Review: Women age 50-plus display winning senses of ‘Advanced Style’

Share

The subjects of Ari Seth Cohen’s photographs, all women over 50, have got it and flaunt it — “it” being a fearless sense of personal style. In their dramatic get-ups, they’re a kind of walking theater. And walk they do, because they live in New York.

Cohen has spun his admiring street-fashion snapshots into the popular Advanced Style blog, a book of the same name and now a film. The crowd-funded documentary, directed by Lina Plioplyte, profiles seven particularly flamboyant women whose self-confidence, creativity and joie de vivre are nothing if not inspiring. They ranged in age from 62 to 95 when filming began. Their style profiles cover the gamut from elegant pearls to spiky purple hair.

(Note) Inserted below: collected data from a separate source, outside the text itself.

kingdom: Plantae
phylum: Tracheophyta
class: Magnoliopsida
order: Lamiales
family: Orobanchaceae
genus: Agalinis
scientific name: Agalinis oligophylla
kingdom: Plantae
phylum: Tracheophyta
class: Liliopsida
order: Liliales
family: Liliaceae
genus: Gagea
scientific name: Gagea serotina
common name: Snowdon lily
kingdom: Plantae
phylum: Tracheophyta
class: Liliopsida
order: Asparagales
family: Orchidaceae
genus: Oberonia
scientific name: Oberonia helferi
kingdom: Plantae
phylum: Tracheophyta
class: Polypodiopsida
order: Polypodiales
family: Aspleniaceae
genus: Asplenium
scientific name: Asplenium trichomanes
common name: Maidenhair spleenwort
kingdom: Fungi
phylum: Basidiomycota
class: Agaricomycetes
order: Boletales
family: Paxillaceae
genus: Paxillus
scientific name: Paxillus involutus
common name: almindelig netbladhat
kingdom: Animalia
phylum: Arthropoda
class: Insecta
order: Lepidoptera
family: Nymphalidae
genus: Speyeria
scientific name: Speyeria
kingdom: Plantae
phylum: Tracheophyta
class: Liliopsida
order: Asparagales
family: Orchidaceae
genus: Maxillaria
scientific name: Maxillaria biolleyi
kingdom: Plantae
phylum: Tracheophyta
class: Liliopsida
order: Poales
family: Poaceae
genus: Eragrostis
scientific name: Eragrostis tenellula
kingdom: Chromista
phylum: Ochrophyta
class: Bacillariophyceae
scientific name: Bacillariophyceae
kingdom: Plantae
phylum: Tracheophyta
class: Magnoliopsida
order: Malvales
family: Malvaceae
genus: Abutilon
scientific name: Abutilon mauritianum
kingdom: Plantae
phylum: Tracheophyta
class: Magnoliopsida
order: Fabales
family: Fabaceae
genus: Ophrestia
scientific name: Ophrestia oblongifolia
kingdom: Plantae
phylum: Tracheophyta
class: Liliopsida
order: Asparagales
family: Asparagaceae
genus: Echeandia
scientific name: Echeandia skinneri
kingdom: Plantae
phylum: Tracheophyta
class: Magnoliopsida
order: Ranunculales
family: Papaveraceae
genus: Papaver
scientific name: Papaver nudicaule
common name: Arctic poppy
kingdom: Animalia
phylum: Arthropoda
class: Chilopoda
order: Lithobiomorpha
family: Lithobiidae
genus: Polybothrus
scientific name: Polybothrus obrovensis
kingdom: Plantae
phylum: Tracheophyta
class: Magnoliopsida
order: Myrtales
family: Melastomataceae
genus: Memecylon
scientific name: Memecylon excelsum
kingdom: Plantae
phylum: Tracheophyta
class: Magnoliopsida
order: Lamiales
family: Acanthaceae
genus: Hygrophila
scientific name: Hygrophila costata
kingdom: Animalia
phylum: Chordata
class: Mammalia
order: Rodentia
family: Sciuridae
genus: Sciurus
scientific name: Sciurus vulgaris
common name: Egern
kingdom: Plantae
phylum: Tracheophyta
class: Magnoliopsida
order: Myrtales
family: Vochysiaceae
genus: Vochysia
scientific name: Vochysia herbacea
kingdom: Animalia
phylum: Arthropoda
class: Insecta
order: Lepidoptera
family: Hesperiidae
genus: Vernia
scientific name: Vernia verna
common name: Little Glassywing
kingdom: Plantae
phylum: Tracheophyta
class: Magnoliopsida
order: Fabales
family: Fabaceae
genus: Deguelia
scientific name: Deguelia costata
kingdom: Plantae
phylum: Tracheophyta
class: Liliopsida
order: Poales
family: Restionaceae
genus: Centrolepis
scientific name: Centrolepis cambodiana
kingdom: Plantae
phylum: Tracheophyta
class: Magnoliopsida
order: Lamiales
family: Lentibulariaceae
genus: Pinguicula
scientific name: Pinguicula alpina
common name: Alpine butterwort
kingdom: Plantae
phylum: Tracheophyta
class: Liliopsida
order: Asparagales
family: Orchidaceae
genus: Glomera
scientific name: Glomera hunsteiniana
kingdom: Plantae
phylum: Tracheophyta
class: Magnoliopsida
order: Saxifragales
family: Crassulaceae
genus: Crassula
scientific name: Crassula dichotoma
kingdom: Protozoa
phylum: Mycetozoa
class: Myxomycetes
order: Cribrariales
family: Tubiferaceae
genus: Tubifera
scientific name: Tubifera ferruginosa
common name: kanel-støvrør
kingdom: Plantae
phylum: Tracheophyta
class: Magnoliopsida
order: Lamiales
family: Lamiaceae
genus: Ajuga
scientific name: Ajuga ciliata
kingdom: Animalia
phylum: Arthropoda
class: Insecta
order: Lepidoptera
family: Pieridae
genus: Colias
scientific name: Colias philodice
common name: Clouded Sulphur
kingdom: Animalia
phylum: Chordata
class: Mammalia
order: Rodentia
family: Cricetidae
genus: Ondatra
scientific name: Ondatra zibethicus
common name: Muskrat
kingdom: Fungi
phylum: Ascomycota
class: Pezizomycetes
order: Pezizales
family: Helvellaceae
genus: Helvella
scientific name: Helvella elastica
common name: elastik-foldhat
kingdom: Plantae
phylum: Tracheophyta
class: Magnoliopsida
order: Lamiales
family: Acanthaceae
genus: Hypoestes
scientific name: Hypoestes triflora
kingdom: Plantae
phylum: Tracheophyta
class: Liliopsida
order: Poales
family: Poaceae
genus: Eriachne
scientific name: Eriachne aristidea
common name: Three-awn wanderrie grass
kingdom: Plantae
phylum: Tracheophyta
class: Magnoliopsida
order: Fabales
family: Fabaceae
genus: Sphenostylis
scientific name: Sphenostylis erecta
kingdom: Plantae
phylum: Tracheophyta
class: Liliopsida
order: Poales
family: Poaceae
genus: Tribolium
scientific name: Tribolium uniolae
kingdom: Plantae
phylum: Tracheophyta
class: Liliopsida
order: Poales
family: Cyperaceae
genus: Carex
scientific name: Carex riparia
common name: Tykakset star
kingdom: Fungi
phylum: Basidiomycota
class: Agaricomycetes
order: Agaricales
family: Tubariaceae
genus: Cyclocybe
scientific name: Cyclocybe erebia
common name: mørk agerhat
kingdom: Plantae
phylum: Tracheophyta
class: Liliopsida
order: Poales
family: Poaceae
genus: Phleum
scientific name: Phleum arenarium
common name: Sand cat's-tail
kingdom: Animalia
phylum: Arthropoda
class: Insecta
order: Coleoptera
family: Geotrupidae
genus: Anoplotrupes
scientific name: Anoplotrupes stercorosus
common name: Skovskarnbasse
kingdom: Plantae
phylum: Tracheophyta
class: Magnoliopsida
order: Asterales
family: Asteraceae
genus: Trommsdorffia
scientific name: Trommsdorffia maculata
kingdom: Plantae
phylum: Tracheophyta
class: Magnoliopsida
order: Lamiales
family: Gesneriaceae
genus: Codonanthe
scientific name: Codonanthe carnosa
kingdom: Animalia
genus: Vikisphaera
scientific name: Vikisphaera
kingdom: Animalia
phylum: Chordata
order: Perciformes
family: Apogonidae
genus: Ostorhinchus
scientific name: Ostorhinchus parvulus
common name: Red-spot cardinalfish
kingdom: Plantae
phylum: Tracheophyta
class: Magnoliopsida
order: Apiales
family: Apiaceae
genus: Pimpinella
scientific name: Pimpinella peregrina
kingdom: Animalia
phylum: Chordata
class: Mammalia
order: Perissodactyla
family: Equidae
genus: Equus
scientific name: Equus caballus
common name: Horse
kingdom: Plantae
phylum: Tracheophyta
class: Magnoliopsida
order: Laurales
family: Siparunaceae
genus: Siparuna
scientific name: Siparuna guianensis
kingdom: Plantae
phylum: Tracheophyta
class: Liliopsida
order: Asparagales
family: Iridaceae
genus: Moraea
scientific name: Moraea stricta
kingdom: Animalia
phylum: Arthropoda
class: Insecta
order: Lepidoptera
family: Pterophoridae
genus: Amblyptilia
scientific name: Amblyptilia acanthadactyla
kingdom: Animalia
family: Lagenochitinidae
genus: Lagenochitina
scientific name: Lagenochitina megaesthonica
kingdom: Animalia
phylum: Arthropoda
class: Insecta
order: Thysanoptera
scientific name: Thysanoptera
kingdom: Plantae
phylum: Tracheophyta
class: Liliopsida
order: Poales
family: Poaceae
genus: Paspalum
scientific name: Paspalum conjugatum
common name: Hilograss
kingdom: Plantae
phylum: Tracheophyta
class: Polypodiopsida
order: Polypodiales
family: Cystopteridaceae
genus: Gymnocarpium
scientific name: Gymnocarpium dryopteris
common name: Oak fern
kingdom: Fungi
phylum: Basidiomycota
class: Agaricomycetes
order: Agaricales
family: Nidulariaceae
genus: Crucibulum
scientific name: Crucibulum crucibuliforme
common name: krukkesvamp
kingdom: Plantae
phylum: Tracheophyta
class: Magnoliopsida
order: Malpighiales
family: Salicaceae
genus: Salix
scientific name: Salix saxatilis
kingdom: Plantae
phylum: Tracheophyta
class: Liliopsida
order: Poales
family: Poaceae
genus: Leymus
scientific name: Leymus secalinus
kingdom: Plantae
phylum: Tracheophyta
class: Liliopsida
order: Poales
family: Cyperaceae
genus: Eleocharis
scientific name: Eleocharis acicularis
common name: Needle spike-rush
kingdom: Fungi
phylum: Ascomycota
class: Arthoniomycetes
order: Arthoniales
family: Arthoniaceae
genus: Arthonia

Compared with such outsize personalities, the film is a slender affair that can feel repetitive even within its short running time — more like an extended episode of a TV newsmagazine than an in-depth cinematic experience. But the way the women occupy Cohen and Plioplyte’s spotlight is a lesson in aging well, a lesson that begins with the refusal to play by the rule that says to grow older, especially for women, is to fade into the shadows.

Advertisement

Cohen, whose affection and deference are clear in his on-screen interactions with the women as interviewer and friend, calls his multiplatform project a “movement.” It’s one that the notoriously youth-centric fashion industry has taken note of: A few “Advanced Style” fashionistas were tapped to appear in ad campaigns. Such stamps of approval are breakthroughs, but more exhilarating is a comment from Ilona Royce Smithkin. A charming portrait artist sporting mile-long orange eyelashes, she says at 93 that she truly came into herself just a dozen years earlier.

“Advanced Style.”

No MPAA rating.

Running time: 1 hour, 12 minutes.

Playing: Laemmle’s Music Hall 3, Beverly Hills; Regency South Coast Village, Santa Ana. Also on VOD.